The explosion that sank a South Korean navy ship in the disputed Yellow Sea border in March was caused by a torpedo fired by a North Korean submarine, international investigators have announced in Seoul.
The team said a marking in Korea's Hangeul script was found on salvaged parts and matched markings on a stray North Korean torpedo recovered by the South seven years ago.
The team's report, which was released on Thursday in Seoul, South Korea's capital, now puts the blame for the Cheonan's sinking squarely on North Korea.
The ship was split apart by a shockwave and bubble effect produced by the underwater explosion of a 250 kilogramme North Korean torpedo, the report said.
It said torpedo parts recovered including the propellers, propulsion motor and a steering section "perfectly match the schematics of the CHT-02D torpedo included in introductory brochures provided to foreign countries by North Korea for export purposes".

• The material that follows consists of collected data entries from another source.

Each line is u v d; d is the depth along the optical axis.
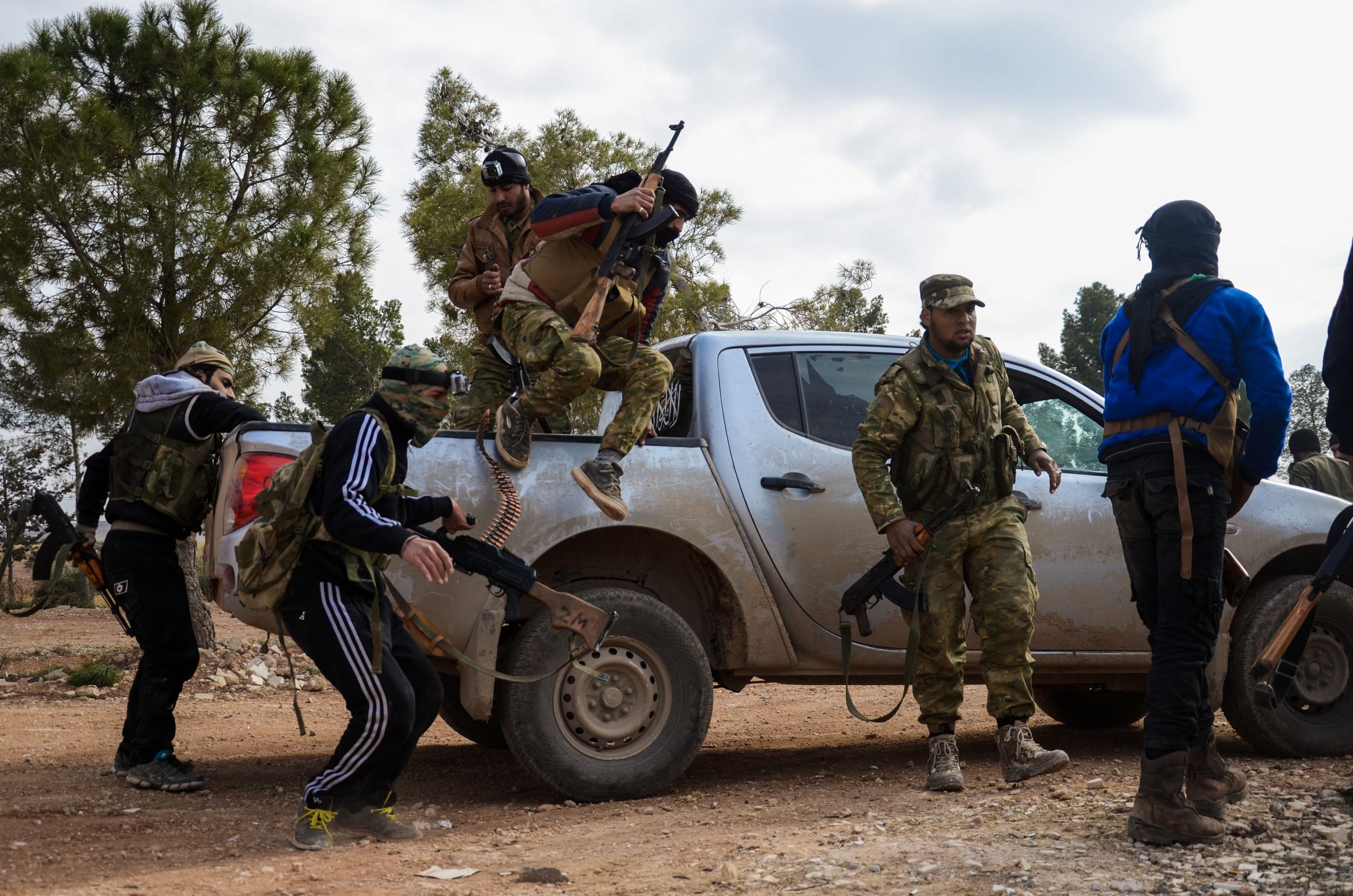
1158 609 3.48
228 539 4.05
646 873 3.21
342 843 3.63
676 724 4.39
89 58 10.45
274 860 3.40
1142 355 3.41
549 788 4.32
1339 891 2.69
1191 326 3.38
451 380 3.68
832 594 4.69
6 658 9.41
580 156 14.97
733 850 3.42
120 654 9.54
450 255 14.31
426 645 4.10
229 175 10.49
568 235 4.32
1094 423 5.33
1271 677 3.38
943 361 4.30
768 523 4.64
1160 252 3.55
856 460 4.31
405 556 3.37
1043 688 6.52
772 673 4.74
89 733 6.57
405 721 3.64
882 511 4.23
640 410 4.40
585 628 3.92
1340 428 3.30
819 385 4.95
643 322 4.58
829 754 5.67
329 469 3.52
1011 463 4.34
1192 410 3.34
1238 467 3.50
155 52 10.47
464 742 6.40
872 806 4.05
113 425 10.64
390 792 3.78
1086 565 5.01
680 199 4.61
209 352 4.87
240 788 4.70
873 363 5.11
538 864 3.36
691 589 4.75
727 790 4.60
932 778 4.25
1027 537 4.72
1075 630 4.99
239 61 10.75
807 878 3.04
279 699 8.45
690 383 5.00
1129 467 3.43
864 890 2.91
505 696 4.22
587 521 4.35
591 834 3.76
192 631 4.76
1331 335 3.28
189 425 4.61
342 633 3.55
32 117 9.67
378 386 3.71
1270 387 3.32
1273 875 2.86
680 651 4.39
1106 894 2.78
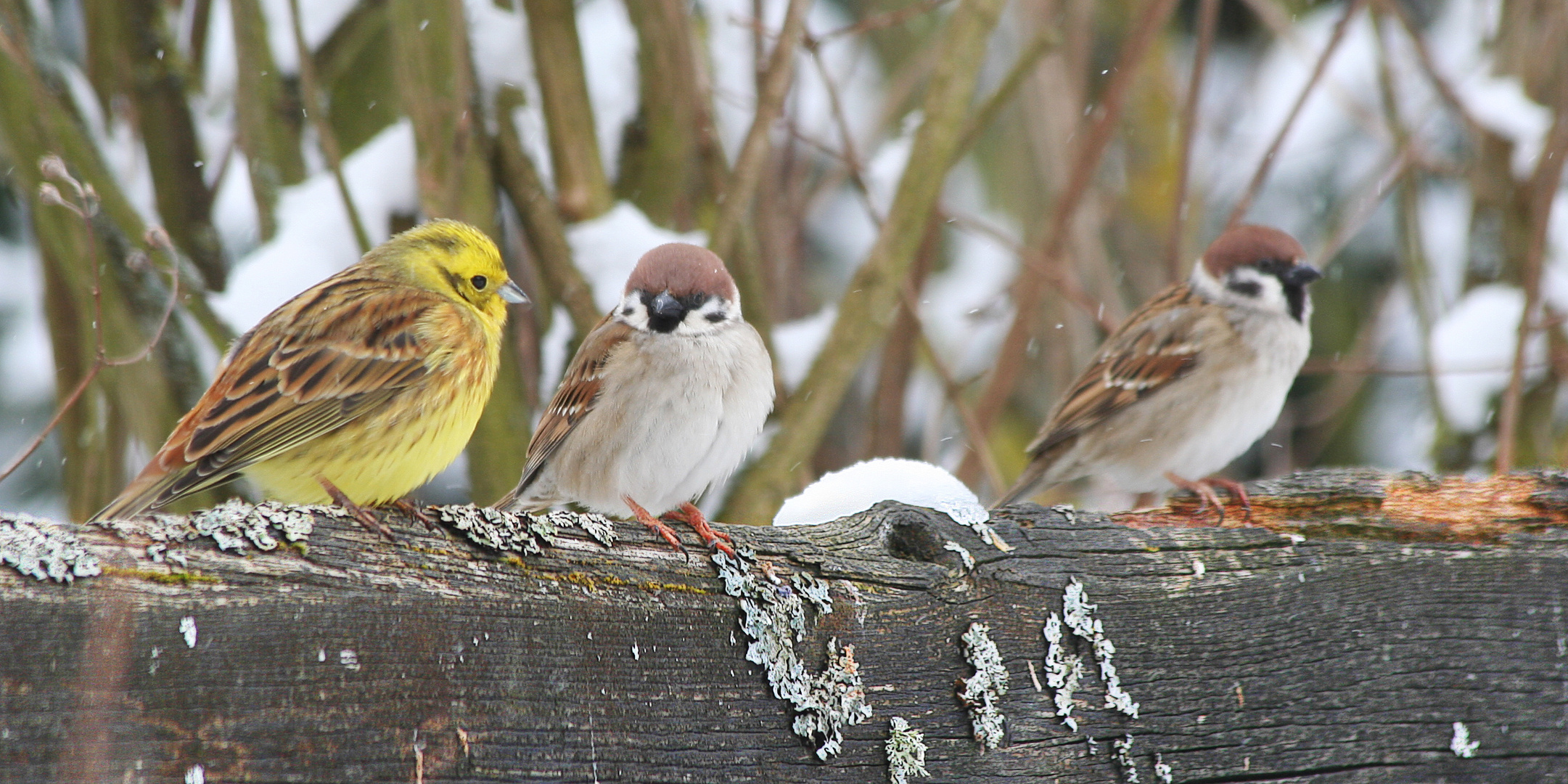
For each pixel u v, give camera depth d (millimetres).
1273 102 15938
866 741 5230
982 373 12328
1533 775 5828
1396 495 6223
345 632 4387
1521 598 5945
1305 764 5703
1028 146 15680
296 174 10867
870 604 5328
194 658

"The evidence points overwhelmingly to the conclusion that the torpedo was fired by a North Korean submarine," the joint civilian and military investigation team, that also included experts from the United States, Britain and Sweden, said in the report on the March 26 sinking.
|Etchings on salvaged parts matched those on a North Korean torpedo recovered earlier [AFP]
"There is no other plausible explanation."
Intelligence gathered with the South's allies - the US, Britain and Australia - showed North Korean submarines were likely in operation near the scene of the sinking, with similar vessels of other neighbouring countries all inside their territorial waters.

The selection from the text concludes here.